Taking a break from receptions and concerts, we went to see the State Hermitage Museum, a complex of former imperial buildings that houses a three million piece art collection. The Winter Palace, with its pale green exterior, stands imposingly on the bank of the Neva River, a reminder of long-gone Romanov glory. The museum’s many exhibition halls and corridors are themselves architecturally stunning. Marble columns, gilded walls, and ceiling paintings convey a sense of baroque splendor. Among our favorites sights were the Rastrelli staircase, the large throne room (which contains the original Romanov throne), and Catherine’s automated bird clock.
But the real attraction is the vast and comprehensive art collection. We saw rooms dedicated to Titian, Leonardo, Rembrandt, and a whole slew of medieval handicrafts, furniture, and jewelry.
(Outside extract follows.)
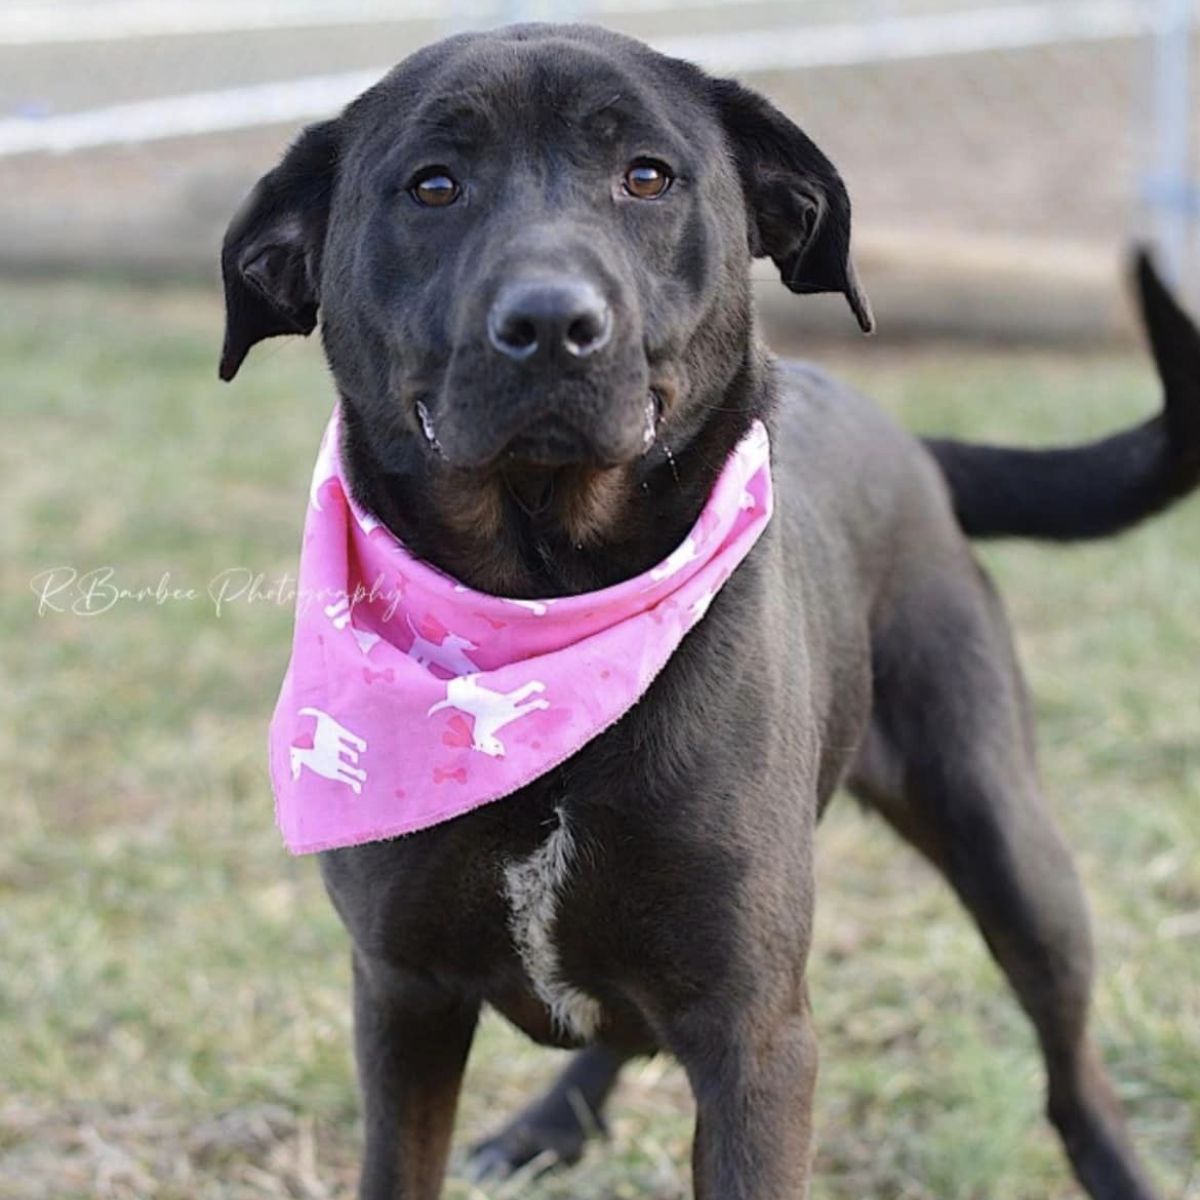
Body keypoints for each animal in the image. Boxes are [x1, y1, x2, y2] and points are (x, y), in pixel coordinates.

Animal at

Sculptures, vases (in the deepest and most incredible hues of blue and green), intricately painted wooden floors, tables made of precious stones, mosaics, and thousands of other items adorn the painting galleries. The museum also displays hundreds (perhaps thousands) of portraits of important men in Russian public life. In contrast, paintings of women idealize the female form into studies of pure emotion and gesture. Such a difference is obvious to anyone looking at portraits, but made all the more important by the fact that these museums were built by female rulers. Elizabeth and Catherine the Great were certainly far from anonymous personalities.
As if to continue our encounter with imperial wealth, that night we went to see Placido Domingo sing Nabucco at the old Mariinsky Theater. In contrast, to the openness and sleekness of the new stage, this theater breathes an Old World aesthetic.
We could have almost jumped onto the stage and into Placido’s arms we were so close! Like the halls of the Hermitage, the old Mariinsky is trimmed in gold (and a pale green color on its exterior). For a night, we sat where Imperial Russia’s elite would have sat, just as earlier we had strolled the same corridors they had strolled. Tonight we leave for Moscow.